Sometimes an attack is not as easily outlined as a sword strike. What happens when a boulder or some boiling oil falls upon the battle field? What about those mythic dragons and their fire breath? More realistically, what happens when that musket or cannon misfires and explodes sending shrapnel all around?
The answer to these and other questions is the Area of Effect rule. This rule is modifiable by each attack using it, but for the most part follows one of two rules.
Equal Impact - this form of Area of Effect presumes that the entirety of the attack will be the same across the entire are. Things like falling boulders, felled trees, caltrops and so forth fall into this category. Simply measure out the radius or other predesignated area (some even suggest templates, which are great!) and lay it onto the field. Wherever the template covers is affected. Any player models underneath suffer the full damage of the attack. If a player's model is less than 25% within the area, they may attempt to use Acrobatics or some other Aptitude to dodge out of the way, otherwise they are hit. Simple and easy.
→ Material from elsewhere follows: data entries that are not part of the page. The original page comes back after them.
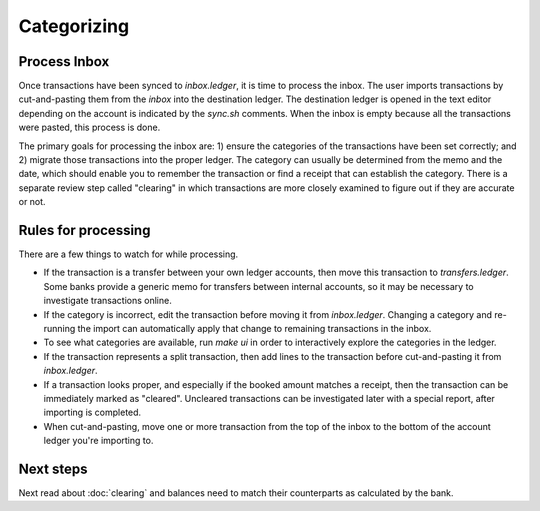 Categorizing
============

.. image:: ../_static/diagrams/Categorization.png

Process Inbox
-------------

Once transactions have been synced to `inbox.ledger`, it is time to process the inbox.
The user imports transactions by cut-and-pasting them from the `inbox` into the destination ledger.
The destination ledger is opened in the text editor depending on the account is indicated by the `sync.sh` comments.
When the inbox is empty because all the transactions were pasted, this process is done.

The primary goals for processing the inbox are: 1) ensure the categories of the transactions have been set correctly; and 2) migrate those transactions into the proper ledger.
The category can usually be determined from the memo and the date, which should enable you to remember the transaction or find a receipt that can establish the category.
There is a separate review step called "clearing" in which transactions are more closely examined to figure out if they are accurate or not.

Rules for processing
--------------------

There are a few things to watch for while processing.

- If the transaction is a transfer between your own ledger accounts, then move this transaction to `transfers.ledger`.  Some banks provide a generic memo for transfers between internal accounts, so it may be necessary to investigate transactions online.
- If the category is incorrect, edit the transaction before moving it from `inbox.ledger`.  Changing a category and re-running the import can automatically apply that change to remaining transactions in the inbox.
- To see what categories are available, run `make ui` in order to interactively explore the categories in the ledger.
- If the transaction represents a split transaction, then add lines to the transaction before cut-and-pasting it from `inbox.ledger`.
- If a transaction looks proper, and especially if the booked amount matches a receipt, then the transaction can be immediately marked as "cleared".  Uncleared transactions can be investigated later with a special report, after importing is completed.
- When cut-and-pasting, move one or more transaction from the top of the inbox to the bottom of the account ledger you're importing to.

Next steps
----------

Next read about :doc:`clearing` and balances need to match their counterparts as calculated by the bank.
Point of Emission - this form of Area of Effect presumes that there is a point where the effect is stronger than another point. Things like fires which may be hotter at the core, explosions which may deal greater damage the closer to center yet trail off the further you get from the center, and rushing water and the like are all examples of Point of Emission. The template is laid out appropriately, and depending on the attack or the arbitrator, the damage effect is lessened every inch on the game table or every 5 feet in game from the Point of Emission. While this may vary depending on the strength of the attack, a good rule of thumb is to drop off 1d6 of damage effect per 1" from the Point of Emission.